## THE TASK
Print every line of the listing below, starting with the line that holds "CP-15, status: Icebox -> QA" and going on through the line that holds "T54, start: Dec 17 -> Dec 16", both included, and print nothing else.

## GIVEN RECORDS
#####
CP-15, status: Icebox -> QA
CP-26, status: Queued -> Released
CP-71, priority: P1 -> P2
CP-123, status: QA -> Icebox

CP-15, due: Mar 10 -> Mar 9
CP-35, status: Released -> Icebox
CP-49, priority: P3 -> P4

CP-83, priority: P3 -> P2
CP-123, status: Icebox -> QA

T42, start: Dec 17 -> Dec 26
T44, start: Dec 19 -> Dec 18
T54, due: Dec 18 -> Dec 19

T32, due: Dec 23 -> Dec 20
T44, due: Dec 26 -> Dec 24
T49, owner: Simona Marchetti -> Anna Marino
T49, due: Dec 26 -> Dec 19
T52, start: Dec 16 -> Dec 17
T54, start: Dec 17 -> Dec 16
#####
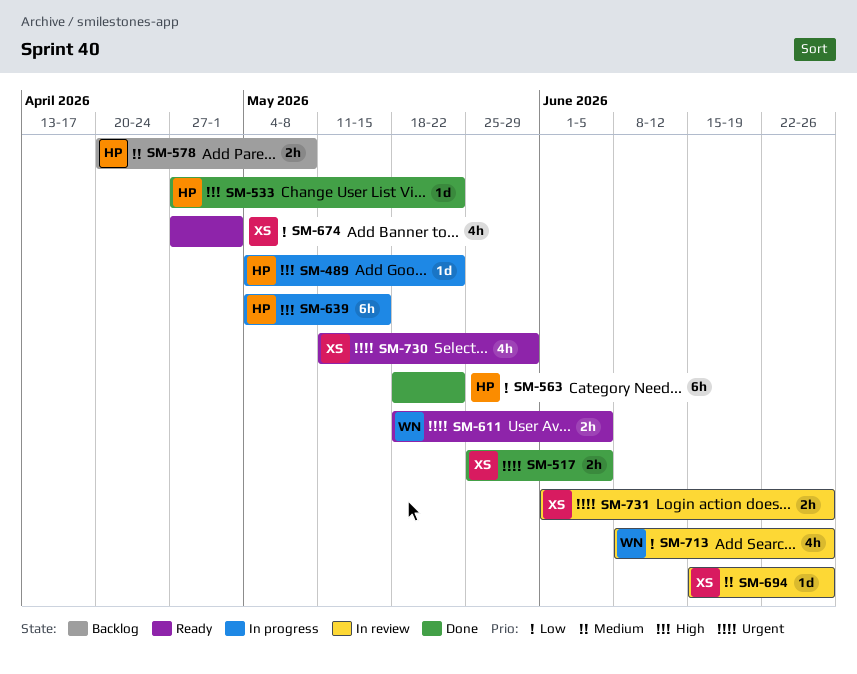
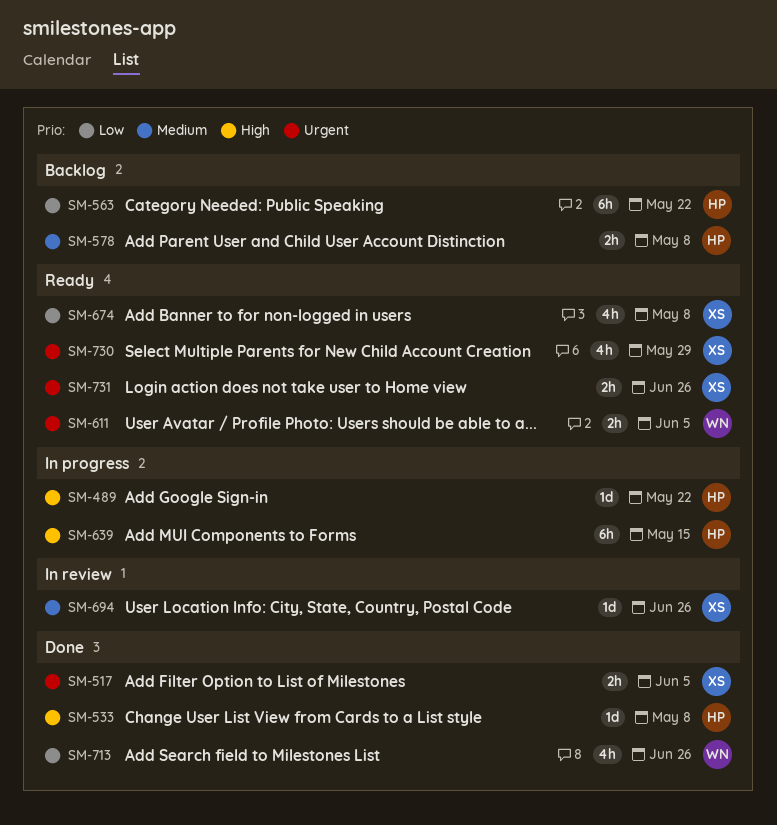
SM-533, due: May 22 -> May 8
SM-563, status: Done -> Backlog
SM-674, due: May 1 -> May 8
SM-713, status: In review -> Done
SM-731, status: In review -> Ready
#####
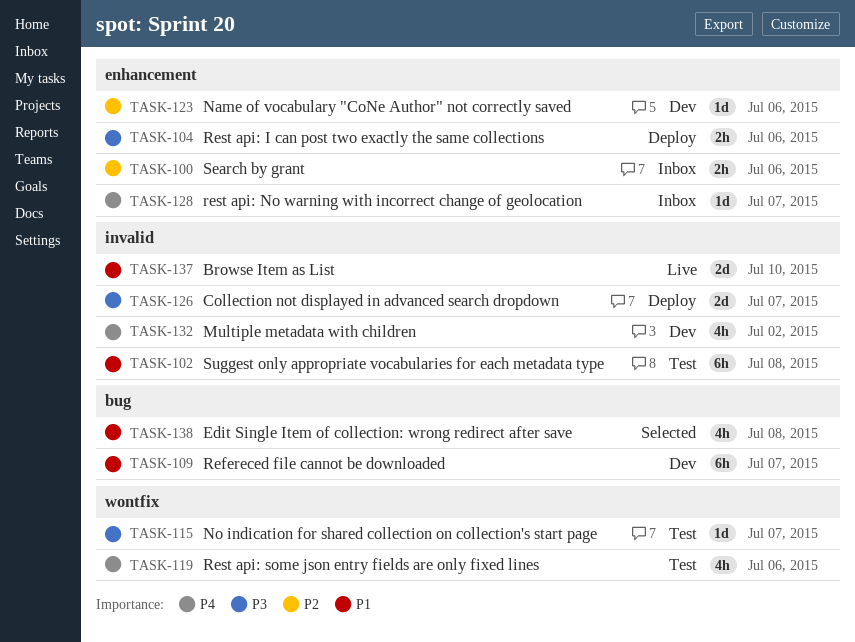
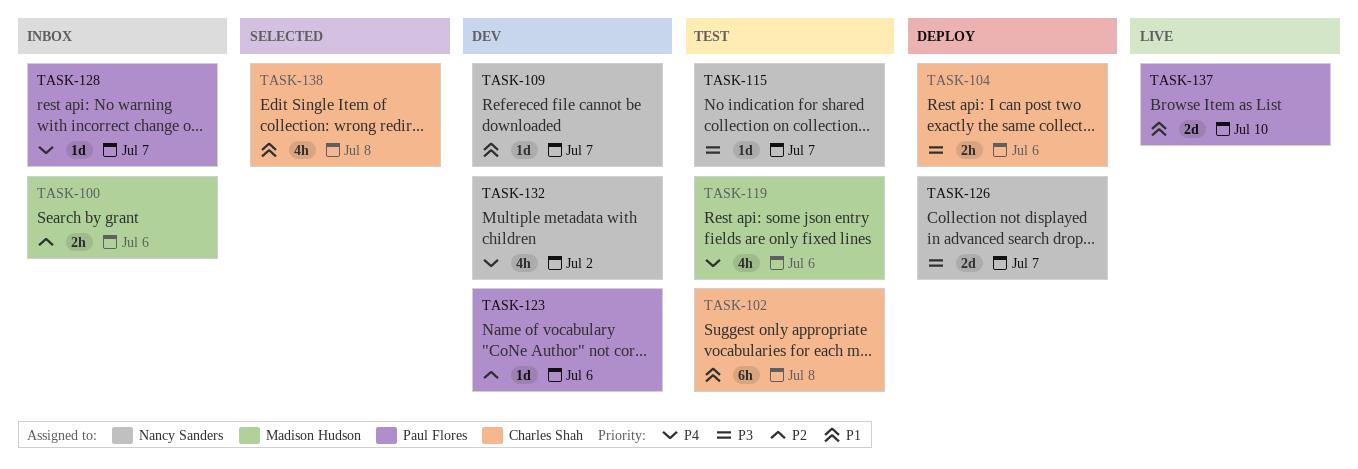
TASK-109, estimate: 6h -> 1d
#####
## OUTPUT FOR THIS TASK
CP-15, status: Icebox -> QA
CP-26, status: Queued -> Released
CP-71, priority: P1 -> P2
CP-123, status: QA -> Icebox

CP-15, due: Mar 10 -> Mar 9
CP-35, status: Released -> Icebox
CP-49, priority: P3 -> P4

CP-83, priority: P3 -> P2
CP-123, status: Icebox -> QA

T42, start: Dec 17 -> Dec 26
T44, start: Dec 19 -> Dec 18
T54, due: Dec 18 -> Dec 19

T32, due: Dec 23 -> Dec 20
T44, due: Dec 26 -> Dec 24
T49, owner: Simona Marchetti -> Anna Marino
T49, due: Dec 26 -> Dec 19
T52, start: Dec 16 -> Dec 17
T54, start: Dec 17 -> Dec 16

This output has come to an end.